Share quality profiles

This feature requires Connected Mode. SonarQube for IDE will take into account the quality profiles from your SonarQube Cloud project. This means that your in-IDE issue detection uses the same set of rules as your SonarQube Cloud analysis, ensuring that the standards defined by your team are consistently enforced throughout the development cycle.

Share project settings

This feature requires Connected Mode. SonarQube for IDE will take into account project settings from your SonarQube Cloud project. For example, file exclusions and inclusions defining the scope of analysis in your SonarQube Cloud project will be reflected in the in-IDE analysis provided by SonarQube for IDE.

Issue status changes

This feature requires Connected Mode. Issue status changes (like, Accepted or False Positive) made in SonarQube Cloud are reflected in SonarQube for IDE.

Security-vulnerabilities

Issues are tied to Clean Code attributes and software qualities impacted. See the page about Clean Code for more details.

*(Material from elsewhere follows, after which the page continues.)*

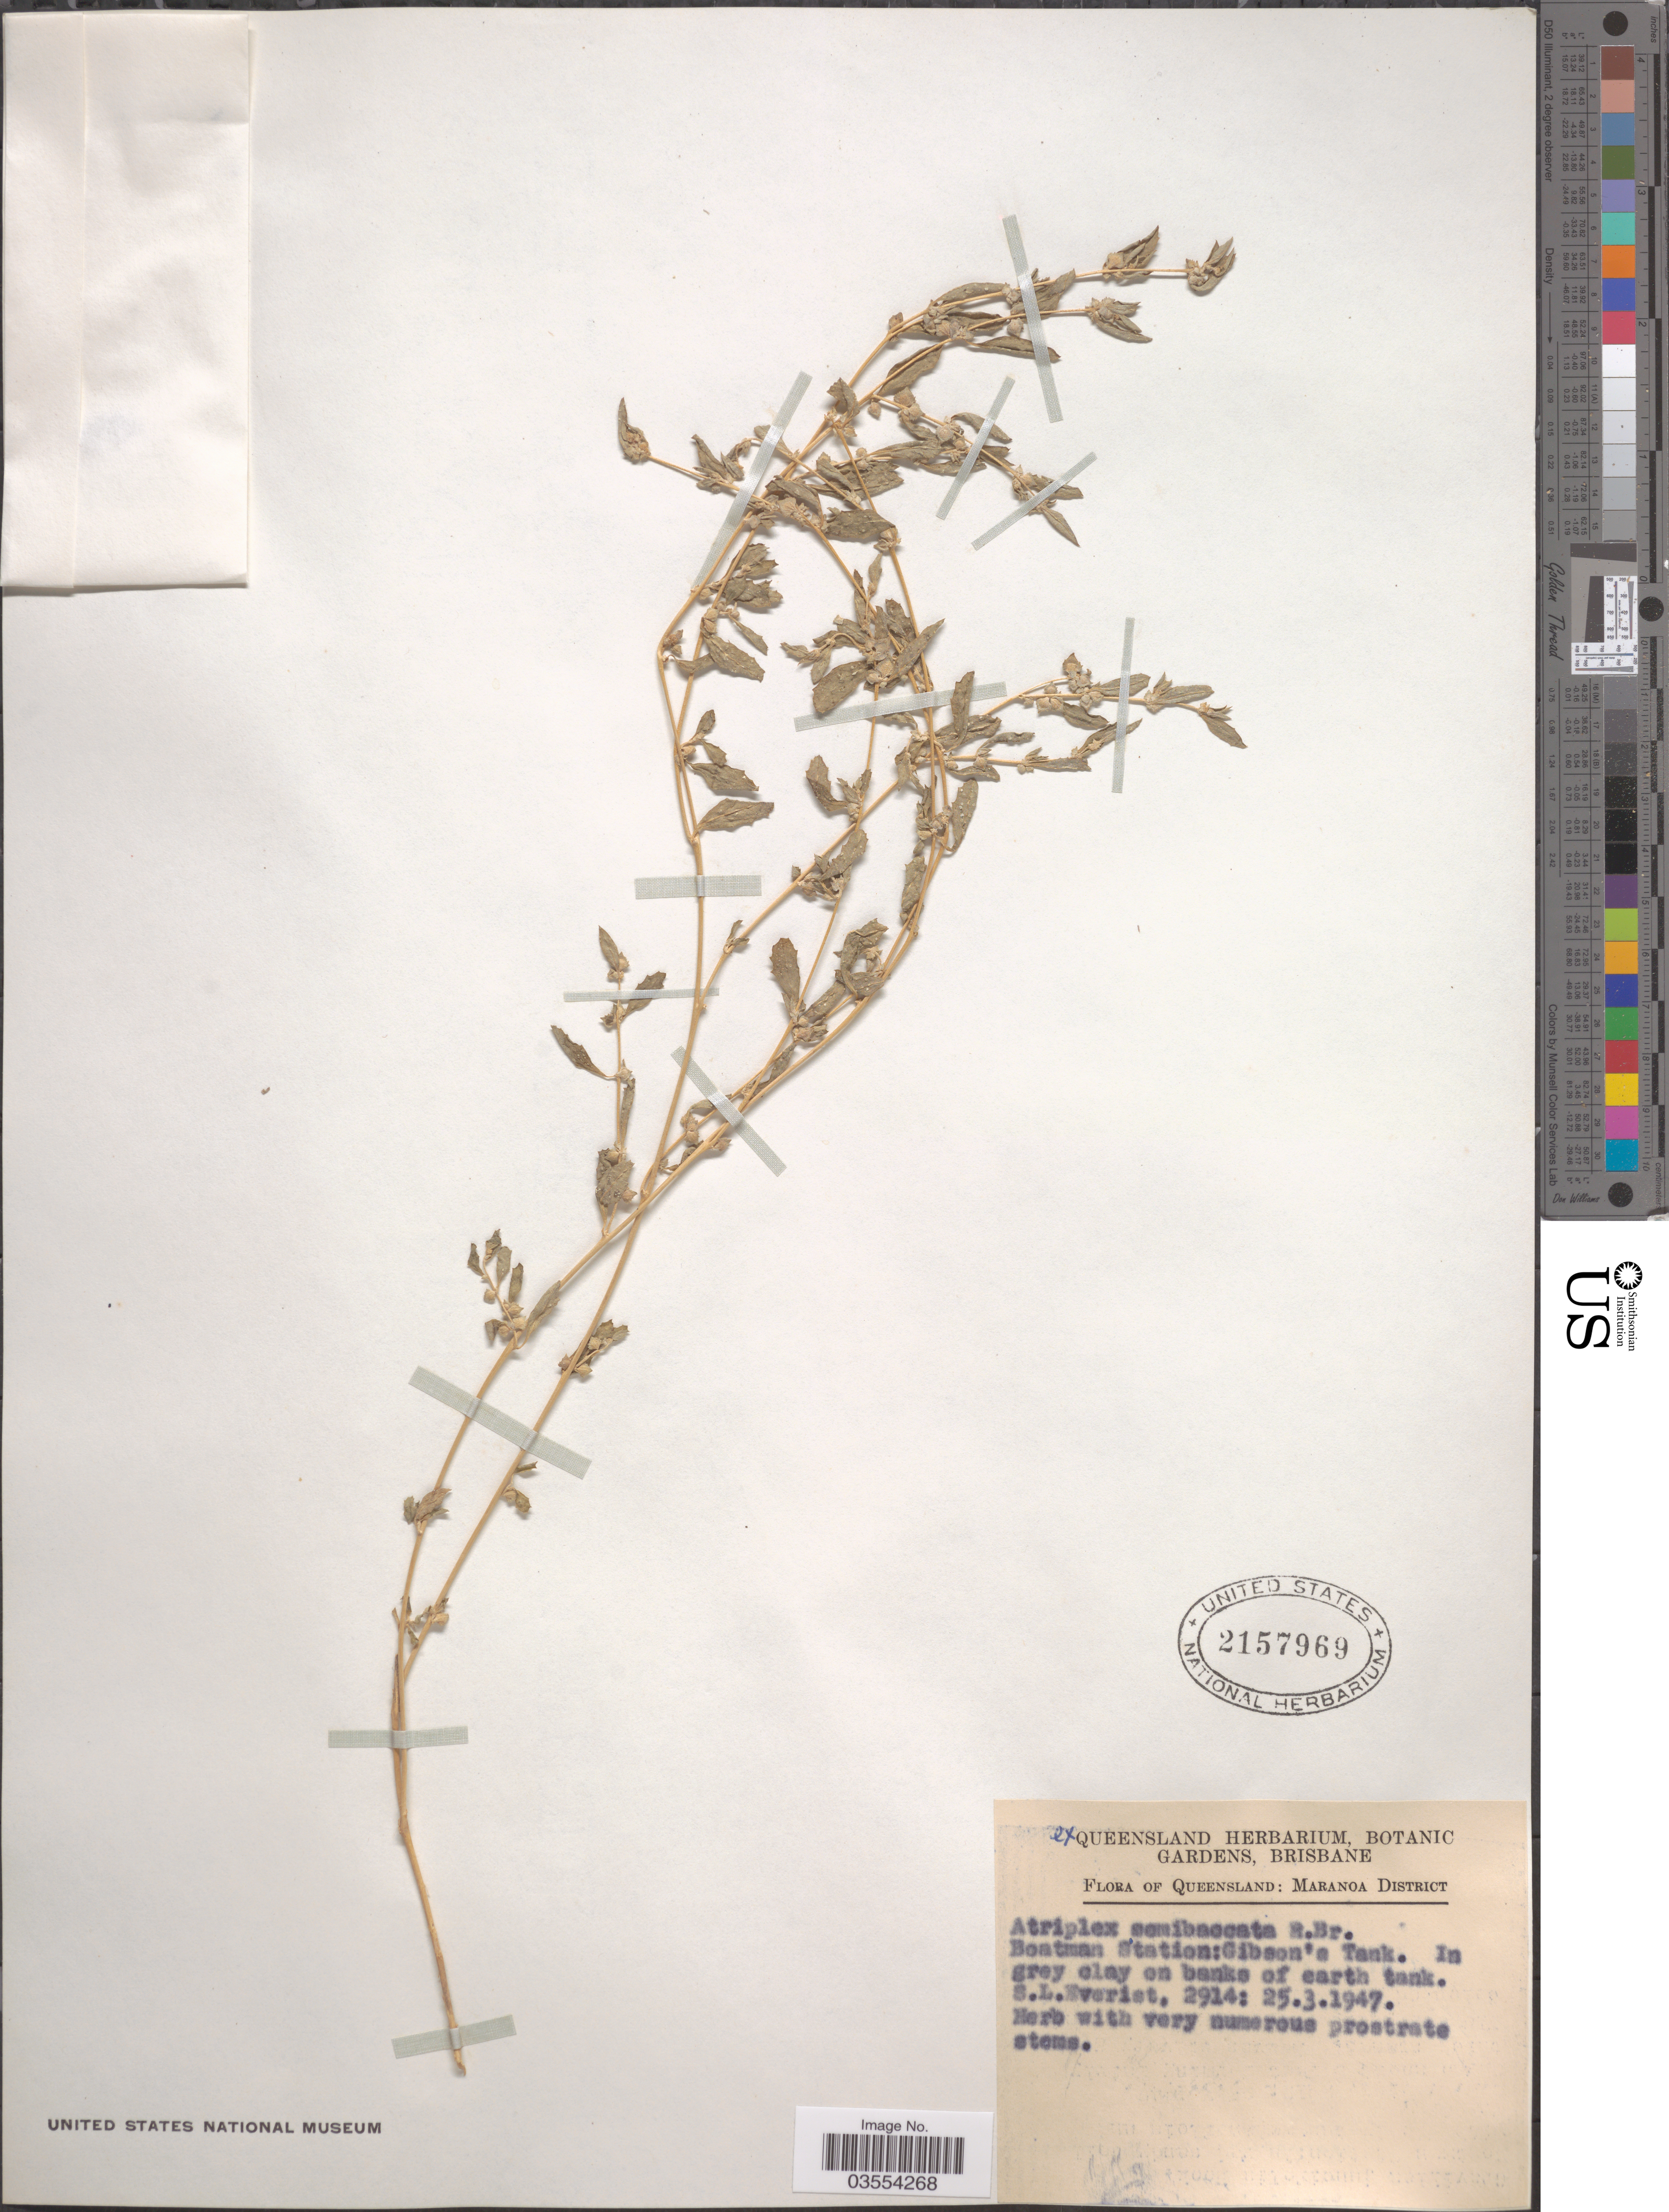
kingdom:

Regular vulnerabilities are detected and displayed directly by SonarQube for IDE in both Connected Mode and standalone mode but injection vulnerabilities are a type of security-related rules, that can only be raised by SonarQube Cloud. Injection vulnerabilities require taint engine analysis and are only available in Connected Mode because SonarQube for IDE pulls them from SonarQube Cloud following project analysis. 

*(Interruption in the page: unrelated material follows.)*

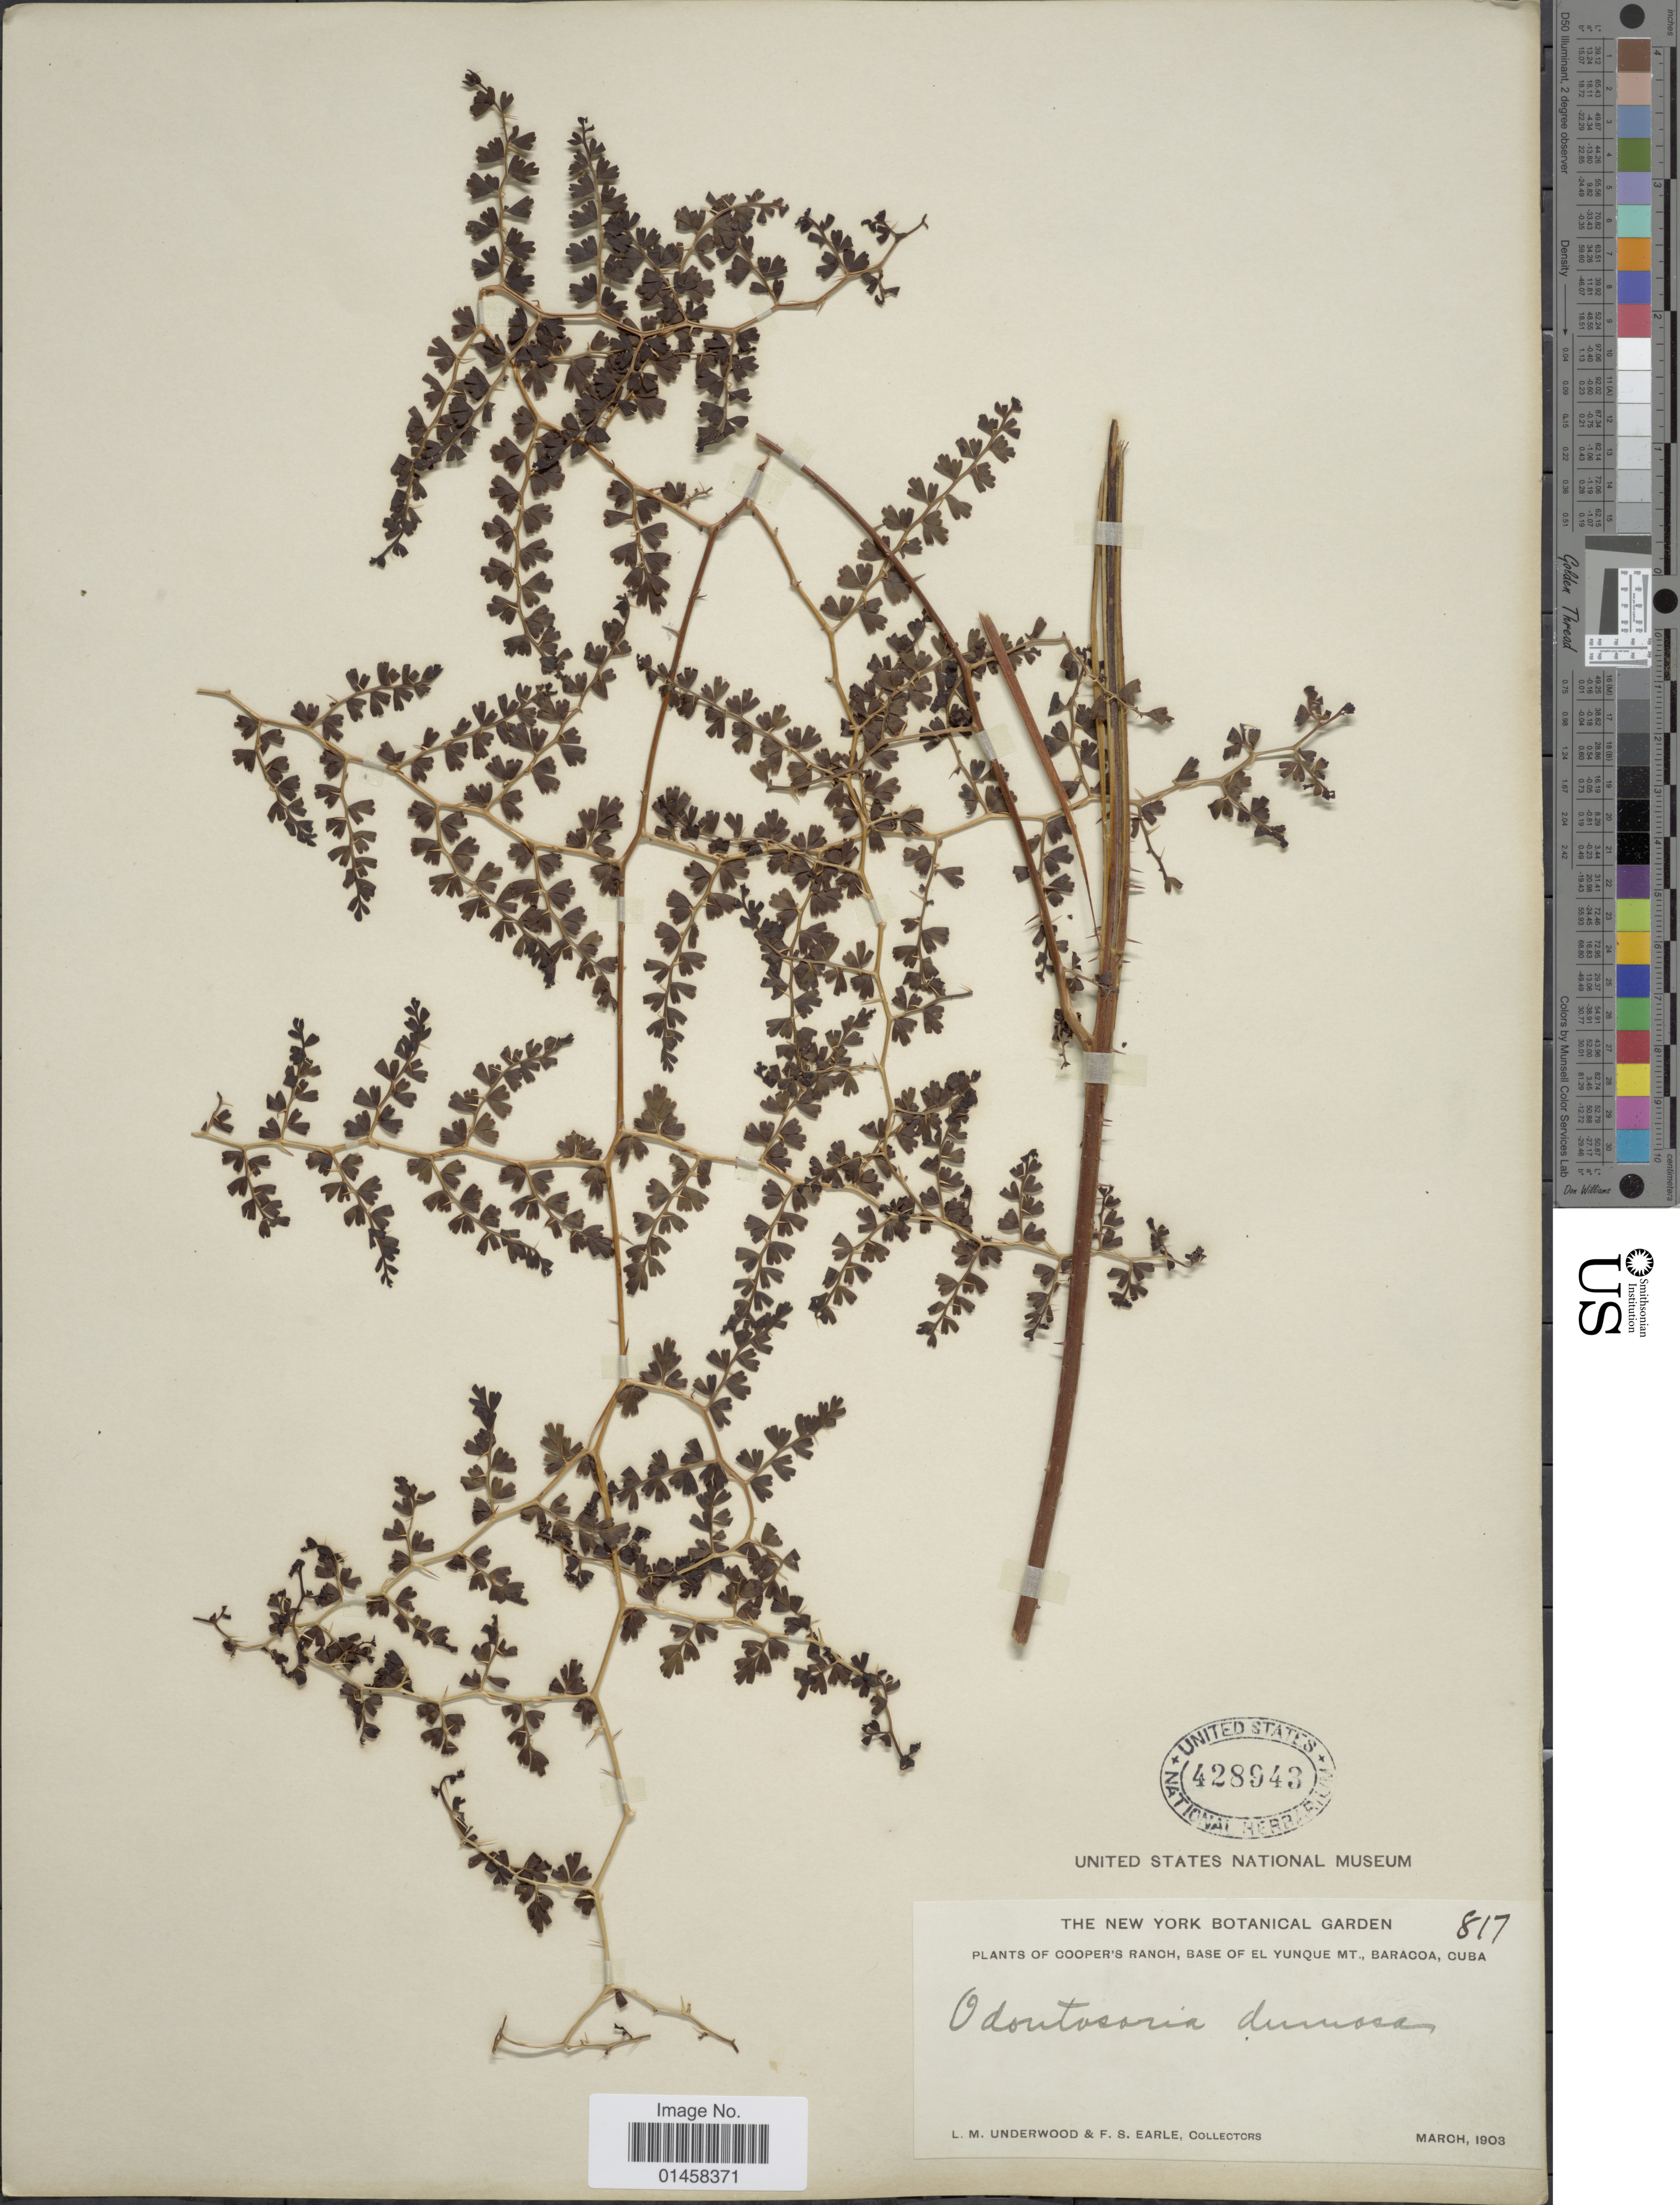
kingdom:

Currently, injection vulnerabilities are only pulled from the project's main branch as analyzed by SonarQube Cloud. Expansion of this capability to non-main branches is coming soon.

Smart notifications

Smart notifications allow developers using Connected mode in SonarQube for IDE to receive in-IDE notifications from SonarQube Cloud. Events are pushed from SonarQube Cloud to SonarQube for IDE when:

• the quality gate status (Failed / Passed) of a project or solution open in the IDE changes. 
• a SonarQube Cloud analysis raises new issues introduced by the developer in a project or solution open in the IDE.

Activate and deactivate notifications

The activation or deactivation of SonarQube for IDE smart notifications must be done individually, by each developer directly in SonarQube for IDE, on the IDE side. There's a box to check when setting up Connected Mode to decide whether or not you want to receive Smart Notifications from SonarQube Cloud in your IDE.

For all the details about managing notifications, check the SonarQube for IDE documentation that matches your IDE:

• Notifications in SonarQube for IntelliJ
• Notifications in SonarQube for Visual Studio
• Notifications in SonarQube for VS Code
• Notifications in SonarQube for Eclipse

Additional languages

SonarQube for IDE can analyze additional languages, beyond those supported in standalone mode. See the documentation for your specific IDE extension for details on which additional languages are supported out-of-the-box, and which require the use of Connected Mode.